В самом деле, парня иначе как «удачливым» не назовёшь, не так ли?
В шесть часов мы стояли на мосту Иена. Я любовался отличным видом на башню Эйфеля, а Патриция изучала путеводитель по Парижу.
Гийома с кубиком привёл тот же телохранитель мадам, которого мы видели на съёмной квартире. Он велел парню идти с нами, а сам остался на мосту.
Парень кивнул, но от кубика не отвлёкся.
– Гийом, слушай меня внимательно, – сказала Патриция, пока мы шли. – Как только я дам тебе знак, сосредоточься на теле, и не расслабляйся ни на секунду! Ты увидишь другой город, ты не узнаешь его, но не пугайся. Иди наверх, к мосту, и проси помочь тебе. Хорошо? Ты понял меня? Говори, что ничего и никого не помнишь. Что хочешь быть кавалеристом, как и твой отец.
Парень как будто чувствовал, что в его жизни происходит что-то не самое хорошее – он покраснел от волнения, а шаг его укорачивался с каждой секундой.
Честно сказать, я и сам разволновался – во мне боролись двое.
С моста мы спустились на набережную – если я не путаюсь, то она называлась Де Бийи.
Людей на набережной не было – туристы предпочитали прогулки по мосту, а под мостом лишь парочка добрых парижских клошаров устроила пикник.
Патриция сказала парню, чтобы он сел у дерева за стоявшей на набережной повозкой. Я не выдержал – во мне тогда победил гуманист-библиотекарь – и схватил Патрицию за рукав чудесной кофточки с яркой полосой на тёмном фоне. Надо сказать, кофта с успехом дополняла стильный образ девушки и Патрицию было не отличить от обычной студентки-француженки.
– Патриция, давай спрячем его! Скажем, что всё прошло отлично! – сказал я. – Его не найдут! Отправим на какой-нибудь остров! Пускай живёт там на бананах – собирает кубики! Патриция, не нужно этого делать! Не нужно!

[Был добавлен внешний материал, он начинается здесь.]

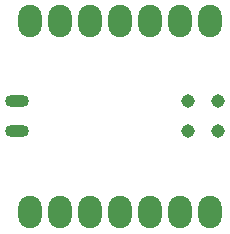
<source format=gbp>
%TF.GenerationSoftware,KiCad,Pcbnew,5.0.2+dfsg1-1*%
%TF.CreationDate,2022-04-10T01:54:42-07:00*%
%TF.ProjectId,keygame,6b657967-616d-4652-9e6b-696361645f70,rev?*%
%TF.SameCoordinates,Original*%
%TF.FileFunction,Paste,Bot*%
%TF.FilePolarity,Positive*%
%FSLAX46Y46*%
G04 Gerber Fmt 4.6, Leading zero omitted, Abs format (unit mm)*
G04 Created by KiCad (PCBNEW 5.0.2+dfsg1-1) date Sun 10 Apr 2022 01:54:42 AM PDT*
%MOMM*%
%LPD*%
G01*
G04 APERTURE LIST*
%ADD10C,1.143000*%
%ADD11O,2.032000X1.016000*%
%ADD12O,1.998980X2.748280*%
G04 APERTURE END LIST*
D10*
X184264187Y-39261197D03*
X184264187Y-41801197D03*
X186804187Y-39261197D03*
X186804187Y-41801197D03*
D11*
X169800000Y-39250000D03*
X169800000Y-41800000D03*
D12*
X186117820Y-48666880D03*
X183577820Y-48666880D03*
X181037820Y-48666880D03*
X178497820Y-48666880D03*
X175957820Y-48666880D03*
X173417820Y-48666880D03*
X170877820Y-48666880D03*
X170877820Y-32502320D03*
X173417820Y-32502320D03*
X175957820Y-32502320D03*
X178497820Y-32502320D03*
X181037820Y-32502320D03*
X183577820Y-32502320D03*
X186117820Y-32502320D03*
M02*

</source>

– Ты с ума сошёл! Отпусти! Ты понимаешь, что говоришь? Ты хочешь стать следующим кроликом Каннингема? У меня такого желания нет! Посмотри наверх!
Я поднял голову и увидел на мосту охранника нашего парня. Он стоял с группой азиатских туристов, курил и смотрел на нас свысока.
Аутист стоял с нами и, казалось, что он расплачется. Да и Якоб Гроот мог прослезиться от жалости, пожалуй. Да, как я уже писал, я в то время был молодым и не в меру сентиментальным человеком.
Якоб сдался-таки, отпустил руку Патриции и отошел в сторону.
Но в этот момент наш аутист побежал по набережной вдоль Сены. От неожиданности мы на мгновение даже замешкались, как дети, которым не хватило игрушек.
– За ним! – крикнула Патриция.
Мы рванули за парнем, но он оказался быстрым бегуном и припустил как североамериканский бизон, за которым гонятся добрые, но меткие охотники с луками.